Narrow the data below down to the lines containing "소요시간".

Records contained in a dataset
§

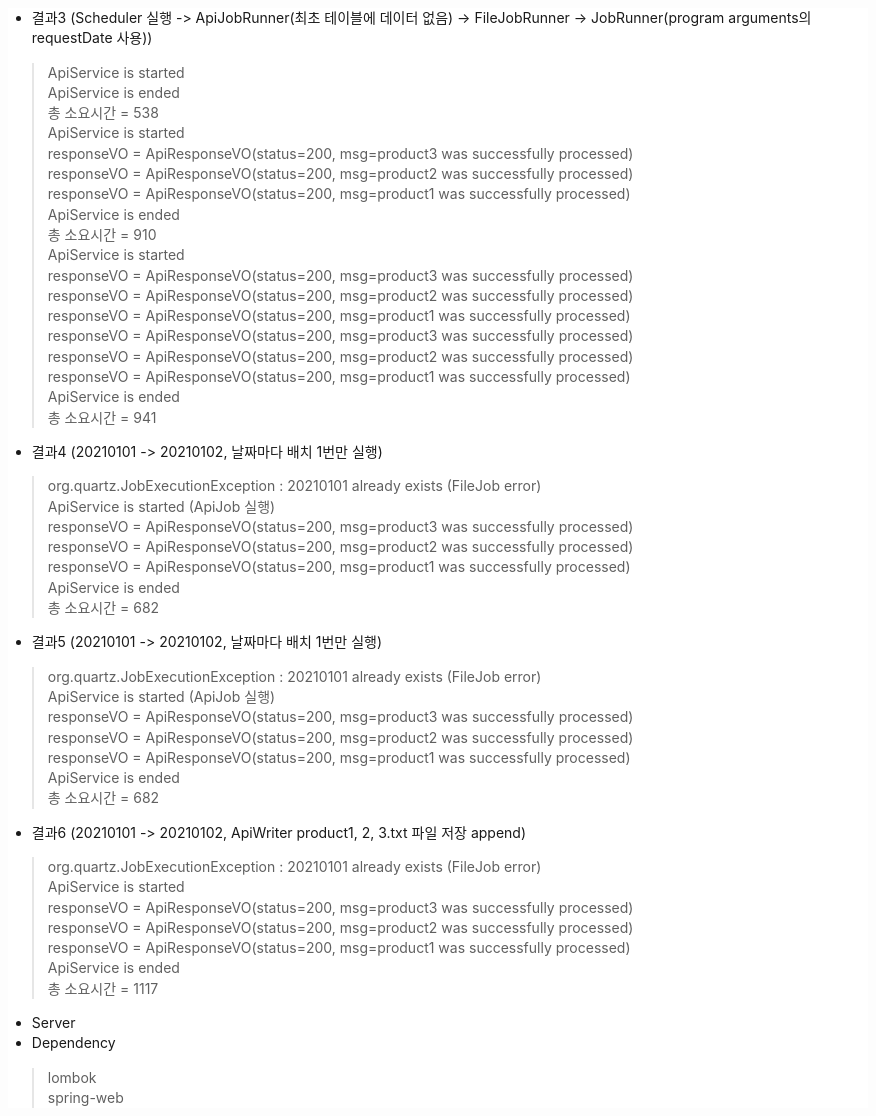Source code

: - 결과3 (Scheduler 실행 -> ApiJobRunner(최초 테이블에 데이터 없음) -> FileJobRunner -> JobRunner(program arguments의 requestDate 사용))
> ApiService is started<br/>
> ApiService is ended<br/>
> 총 소요시간 = 538<br/>
> ApiService is started<br/>
> responseVO = ApiResponseVO(status=200, msg=product3 was successfully processed)<br/>
> responseVO = ApiResponseVO(status=200, msg=product2 was successfully processed)<br/>
> responseVO = ApiResponseVO(status=200, msg=product1 was successfully processed)<br/>
> ApiService is ended<br/>
> 총 소요시간 = 910<br/>
> ApiService is started<br/>
> responseVO = ApiResponseVO(status=200, msg=product3 was successfully processed)<br/>
> responseVO = ApiResponseVO(status=200, msg=product2 was successfully processed)<br/>
> responseVO = ApiResponseVO(status=200, msg=product1 was successfully processed)<br/>
> responseVO = ApiResponseVO(status=200, msg=product3 was successfully processed)<br/>
> responseVO = ApiResponseVO(status=200, msg=product2 was successfully processed)<br/>
> responseVO = ApiResponseVO(status=200, msg=product1 was successfully processed)<br/>
> ApiService is ended<br/>
> 총 소요시간 = 941

- 결과4 (20210101 -> 20210102, 날짜마다 배치 1번만 실행)
> org.quartz.JobExecutionException : 20210101 already exists (FileJob error)<br/>
> ApiService is started (ApiJob 실행)<br/>
> responseVO = ApiResponseVO(status=200, msg=product3 was successfully processed)<br/>
> responseVO = ApiResponseVO(status=200, msg=product2 was successfully processed)<br/>
> responseVO = ApiResponseVO(status=200, msg=product1 was successfully processed)<br/>
> ApiService is ended<br/>
> 총 소요시간 = 682<br/>

- 결과5 (20210101 -> 20210102, 날짜마다 배치 1번만 실행)
> org.quartz.JobExecutionException : 20210101 already exists (FileJob error)<br/>
> ApiService is started (ApiJob 실행)<br/>
> responseVO = ApiResponseVO(status=200, msg=product3 was successfully processed)<br/>
> responseVO = ApiResponseVO(status=200, msg=product2 was successfully processed)<br/>
> responseVO = ApiResponseVO(status=200, msg=product1 was successfully processed)<br/>
> ApiService is ended<br/>
> 총 소요시간 = 682<br/>

- 결과6 (20210101 -> 20210102, ApiWriter product1, 2, 3.txt 파일 저장 append)
> org.quartz.JobExecutionException : 20210101 already exists (FileJob error)<br/>
> ApiService is started<br/>
> responseVO = ApiResponseVO(status=200, msg=product3 was successfully processed)<br/>
> responseVO = ApiResponseVO(status=200, msg=product2 was successfully processed)<br/>
> responseVO = ApiResponseVO(status=200, msg=product1 was successfully processed)<br/>
> ApiService is ended<br/>
> 총 소요시간 = 1117

- Server
- Dependency
> lombok<br/>
> spring-web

§

▸ SOLUTION TO THE EXERCISE
> 총 소요시간 = 538<br/>
> 총 소요시간 = 910<br/>
> 총 소요시간 = 941
> 총 소요시간 = 682<br/>
> 총 소요시간 = 682<br/>
> 총 소요시간 = 1117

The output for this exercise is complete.